Only 10 percent of ALS patients are younger than 45 so I fit squarely in the lower age spectrum of people living with this disease. But I can say that no matter when you were diagnosed, and how old you are right now, the reality is that no ALS patient is going to be OK, even if they benefit from wonderful care and resources close to home. I live in a major metropolitan city with all the advantages that provides. Yet the stark truth of my life and the lives of all ALS patients is that our time on this planet will be cut brutally short by this terrible disease. Is this sounding at all familiar to you, as you read today’s news about the realities of the COVID-19 pandemic? It should, because there are parallels.

COVID-19 inspires fear of both the illness and its terrible outcomes. From the onset of COVID-19, the patients most critically affected experience a rapid decline and high mortality rate. COVID-19 is inspiring action to better diagnose, test and contain the spread of the virus. It is inspiring action to discover a genuine treatment and cure, none of which exist today. Above all, the novel coronavirus is driving an urgency that ALS patients can recognize in our sense of urgency about our own lives: ALS patients have an average life expectancy of two to five years after diagnosis. What lessons are we learning from COVID-19 that can be applied to ALS?

A crisis demands a creative approach. Clinical trials for ALS are still following slow, risk-averse protocols that, frankly, its patients don’t have the time to wait for.

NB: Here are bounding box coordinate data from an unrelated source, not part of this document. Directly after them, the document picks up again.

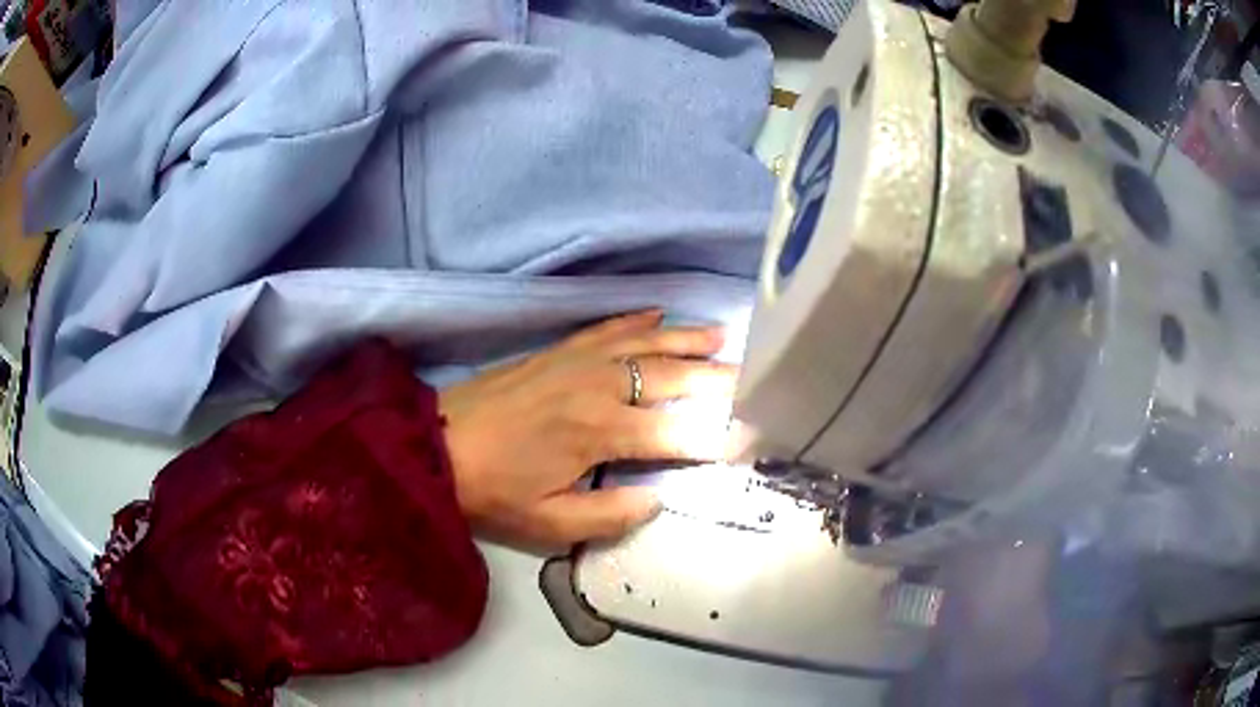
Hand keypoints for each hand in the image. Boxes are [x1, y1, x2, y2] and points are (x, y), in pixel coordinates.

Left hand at [439, 310, 736, 548]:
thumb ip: (608, 517)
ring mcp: (578, 361)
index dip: (714, 437)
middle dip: (717, 379)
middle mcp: (599, 386)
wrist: (436, 444)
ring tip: (721, 335)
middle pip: (672, 377)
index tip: (748, 438)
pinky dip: (637, 320)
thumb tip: (657, 501)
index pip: (676, 433)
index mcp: (601, 432)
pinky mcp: (558, 350)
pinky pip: (607, 328)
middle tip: (753, 378)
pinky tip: (657, 314)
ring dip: (687, 339)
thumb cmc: (493, 489)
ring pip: (646, 343)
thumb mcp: (548, 522)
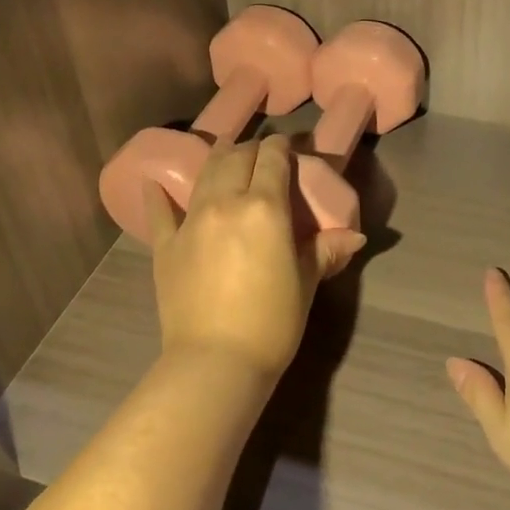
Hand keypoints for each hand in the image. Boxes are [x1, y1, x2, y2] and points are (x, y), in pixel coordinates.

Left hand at [146, 135, 366, 381]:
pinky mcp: (165, 245)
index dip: (281, 148)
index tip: (287, 147)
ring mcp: (190, 222)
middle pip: (236, 159)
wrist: (216, 362)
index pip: (272, 160)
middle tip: (260, 155)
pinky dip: (158, 195)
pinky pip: (160, 211)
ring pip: (204, 175)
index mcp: (265, 208)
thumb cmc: (272, 323)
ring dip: (217, 160)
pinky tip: (153, 183)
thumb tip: (356, 237)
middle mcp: (225, 203)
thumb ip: (324, 251)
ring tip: (224, 154)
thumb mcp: (305, 284)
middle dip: (250, 150)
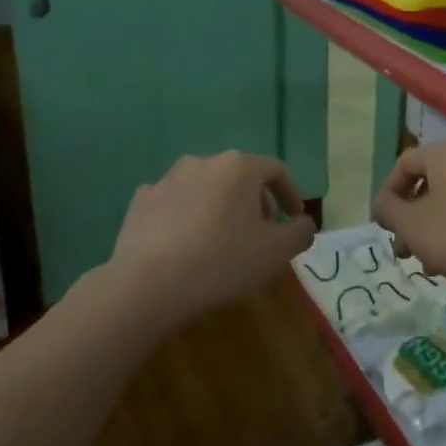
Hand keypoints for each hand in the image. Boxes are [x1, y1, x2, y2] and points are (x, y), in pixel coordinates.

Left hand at [107, 151, 315, 327]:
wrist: (148, 283)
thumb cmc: (221, 261)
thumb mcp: (275, 253)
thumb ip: (299, 233)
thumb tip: (303, 223)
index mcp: (237, 167)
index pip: (275, 170)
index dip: (290, 193)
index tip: (294, 218)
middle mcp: (202, 162)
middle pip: (238, 176)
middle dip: (254, 201)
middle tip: (261, 232)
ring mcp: (166, 179)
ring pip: (204, 188)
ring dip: (219, 207)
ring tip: (222, 239)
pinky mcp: (141, 200)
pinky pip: (174, 203)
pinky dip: (186, 217)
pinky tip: (185, 244)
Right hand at [372, 141, 445, 302]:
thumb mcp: (413, 226)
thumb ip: (389, 211)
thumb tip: (384, 205)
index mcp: (443, 155)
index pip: (403, 164)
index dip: (387, 194)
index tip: (383, 226)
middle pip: (427, 183)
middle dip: (409, 217)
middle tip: (403, 249)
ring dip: (431, 228)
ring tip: (429, 263)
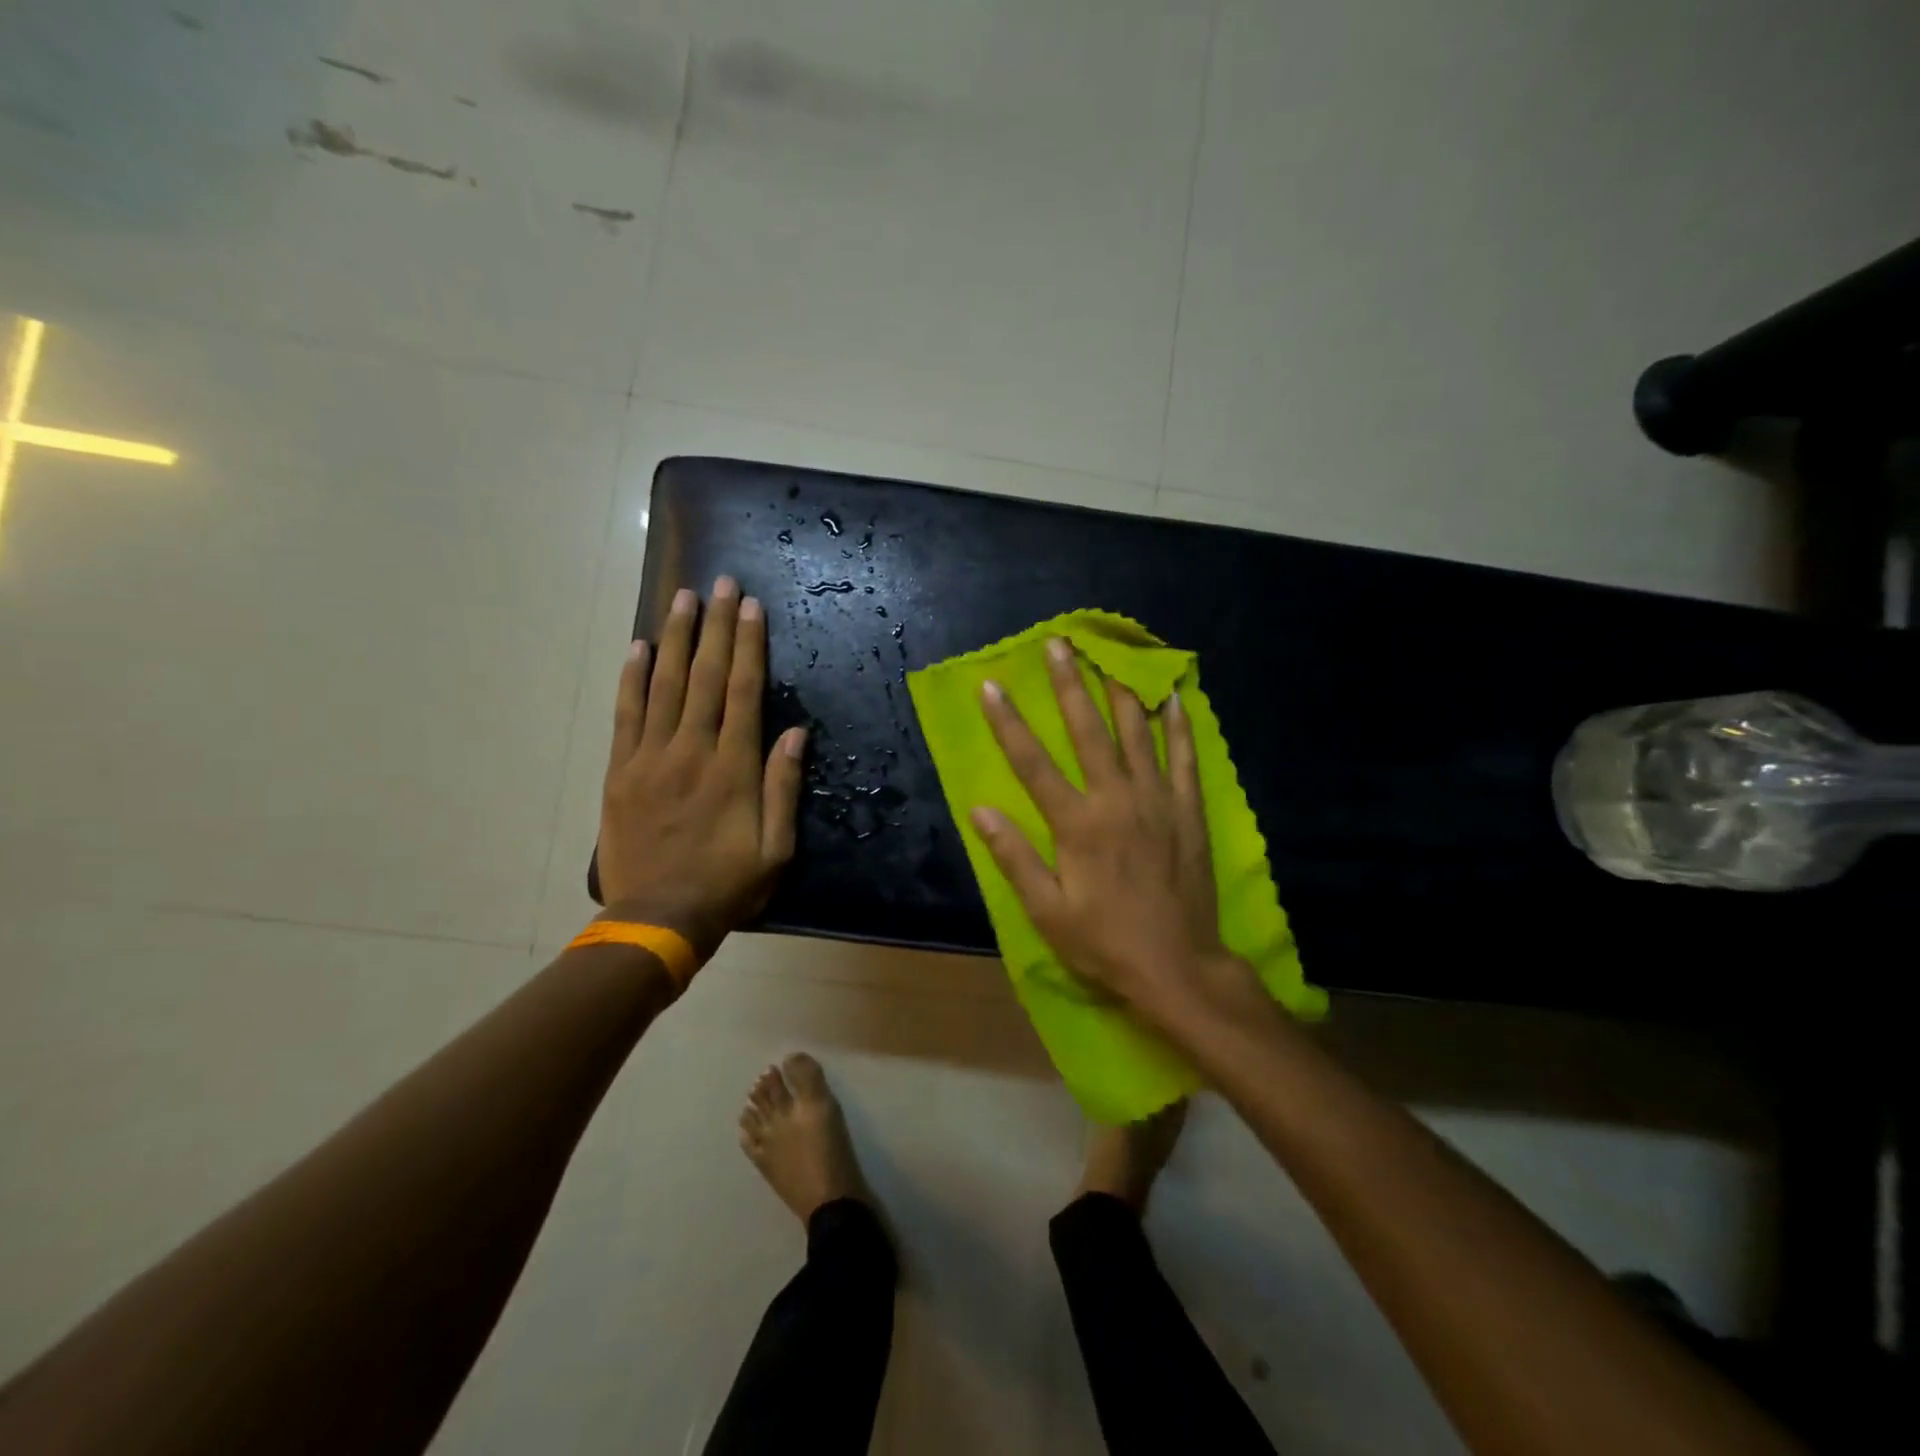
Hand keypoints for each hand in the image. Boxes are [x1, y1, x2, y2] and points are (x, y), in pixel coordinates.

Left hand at [597, 576, 806, 958]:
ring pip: (664, 685)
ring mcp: (650, 758)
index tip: (751, 607)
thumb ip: (784, 786)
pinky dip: (631, 678)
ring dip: (675, 639)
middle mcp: (691, 750)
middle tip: (720, 583)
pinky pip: (625, 714)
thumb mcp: (776, 847)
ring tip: (683, 599)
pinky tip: (639, 648)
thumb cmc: (728, 885)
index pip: (742, 692)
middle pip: (704, 676)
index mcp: (733, 767)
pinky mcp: (620, 771)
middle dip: (715, 627)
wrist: (657, 918)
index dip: (748, 646)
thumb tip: (796, 732)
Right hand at [969, 637, 1263, 1030]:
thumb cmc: (1104, 942)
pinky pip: (1185, 758)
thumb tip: (979, 810)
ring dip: (1120, 691)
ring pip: (1137, 734)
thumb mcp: (1047, 911)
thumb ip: (1014, 857)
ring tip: (1111, 655)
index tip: (990, 685)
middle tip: (1059, 643)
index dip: (1007, 722)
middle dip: (1069, 684)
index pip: (1032, 762)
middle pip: (1088, 731)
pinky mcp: (1189, 811)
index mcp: (1077, 824)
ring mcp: (1158, 801)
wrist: (1178, 967)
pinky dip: (1179, 726)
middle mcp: (1117, 800)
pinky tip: (1173, 698)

We need to allow “compassionate use” treatments that could extend our lives as we wait for a cure. We need to allow “expanded access” to investigational therapies, opening the door to patients like myself who have participated in a clinical trial only to experience an 18-month limbo between the trial and results, followed by further delay waiting for FDA approvals. If you or a loved one were struck down by COVID-19, wouldn’t you want your doctor to do anything they can, including experimental treatments, to try to save your life? As people living with ALS, we simply want the same, urgent consideration. We demand a fighting chance.

I wear the bruises and apply the occasional ice packs that come with the territory of ALS, and I watch my body change. I’m blessed with a husband I love, a dog who keeps it real by digging through the trash looking for food scraps, and what I would call my fighter’s instincts and gratefulness for the world and the people I love. All I hope, for myself and for all those living with ALS, is that we be given more radical choices and tools to fight this disease that threatens all of our days.

Gwen Peterson

West Haven

Predicting 2020

Government is now overreaching. The government should warn the people of the hazards of COVID-19, provide steps to deal with the problem and let people figure out how to proceed with their daily lives.

Washington government bureaucrats couldn't take President Trump out with all their fake scandals, so they use this Chinese-created pandemic to either have the president ignore it and then they can blame him for the deaths due to it, or they push the country into depression and a deflationary environment where voters will have to decide between an incumbent president who is competent but is a big mouth braggadocio, or a senile old man or someone else.

This Washington caused shutdown will backfire in the face of Washington big government types. Trump in 2020 in a landslide.